Cloud data warehouse trends and best practices
FYI, this story is more than a year old
According to a new survey conducted by TDWI on behalf of Talend, new cloud data warehouses (CDW) offer broader data capabilities, stronger performance, and greater flexibility than traditional on-premise databases.
However, the survey found that while CDWs are often an important first step in digital transformation, enterprises need to follow some best practices to overcome implementation challenges and increase investment return.
TDWI senior research director Philip Russom says, “TDWI sees a wide range of data-driven IT systems moving to the cloud aggressively, and this includes the data warehouse.
“Cloud gives the data warehouse the elastic scale, agnostic storage, multi-tenant access, and controlled cost it needs for modern requirements.”
“However, cloud data warehouses should be complemented with substantial data integration infrastructure to unify the many pieces of the warehouse with all the data sources and targets available.” Decision Resources Group (DRG) is one example of this. As a company that manages comprehensive data repositories covering 90% of the U.S. healthcare system, DRG was struggling to combine and organise their disparate data sources.
Healthcare data is stored in a structured way, creating the need for DRG to clean and normalise millions of records and group data to assess patient needs and market conditions.
DRG was successful in switching to a cloud-first strategy by implementing Talend and the Snowflake cloud data warehouse as the foundation of its new Real World Data Platform. Because of this, DRG became 150% more productive without increasing costs, and have since onboarded 100 terabytes of data in just three months.

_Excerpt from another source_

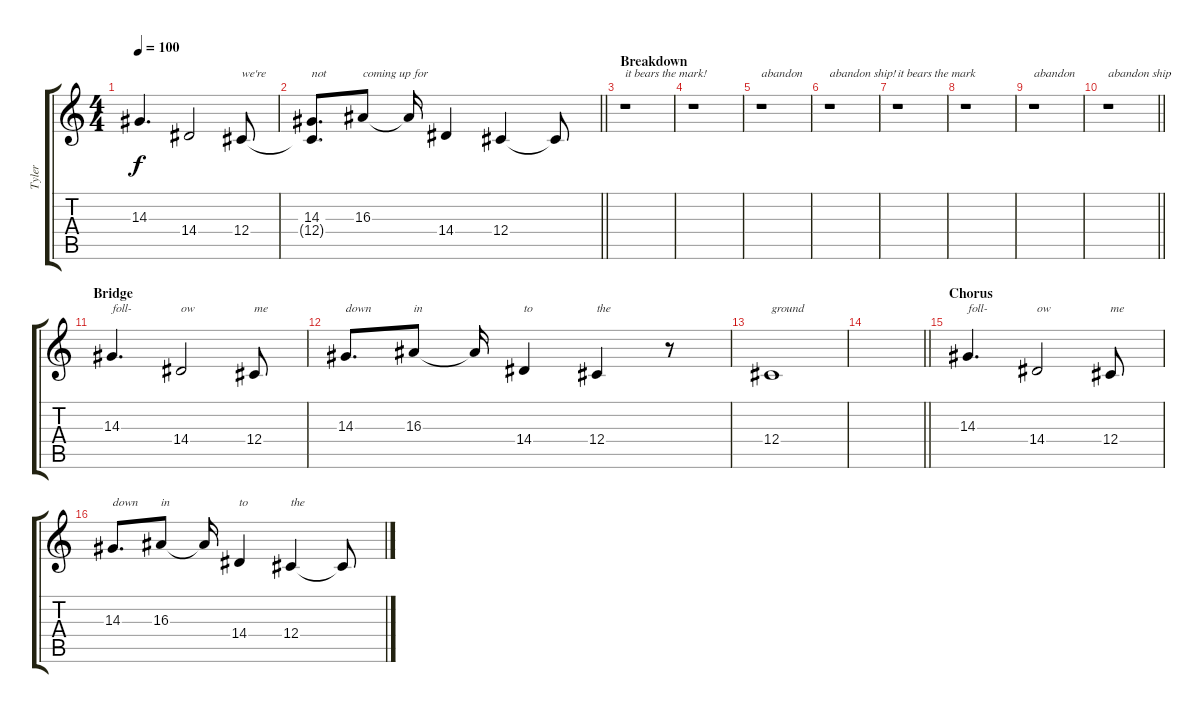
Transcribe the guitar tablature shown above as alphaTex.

The organisation can now supply more meaningful data enabling physicians to understand different patient populations and provider markets to interact with them in a more optimised fashion. While survey respondents noted that adopting CDWs was critical to helping them achieve faster performance and lower costs, and take advantage of cloud features, there were a number of challenges associated with CDWs as well.
Over 50% of respondents indicated data governance as a top challenge, closely followed by integrating data across multiple sources at over 40% and getting data into the warehouse at about 38%.
Organisations data analytics needs in a CDW are becoming increasingly complex. Over 35% of respondents expressed the need for in-memory processing, supporting structured and unstructured data, and integration with third-party analytics tools.
As a result, CDWs need to accommodate a wide variety of data and serve a broad range of technical use cases. Interestingly, 62% of respondents in the process of implementing CDWs want them to complement a data lake for analytics.
All survey respondents were interested in features such as data quality, metadata management, processing and transforming data both before and after data is loaded to a CDW.
As these requirements cannot be met solely by CDW technologies, the response suggests a need for integration solutions to complement the infrastructure.
CDWs have to be enabled to accommodate a range of use cases, from business to technical, and support increases in speed and scale, while handling both current and future needs.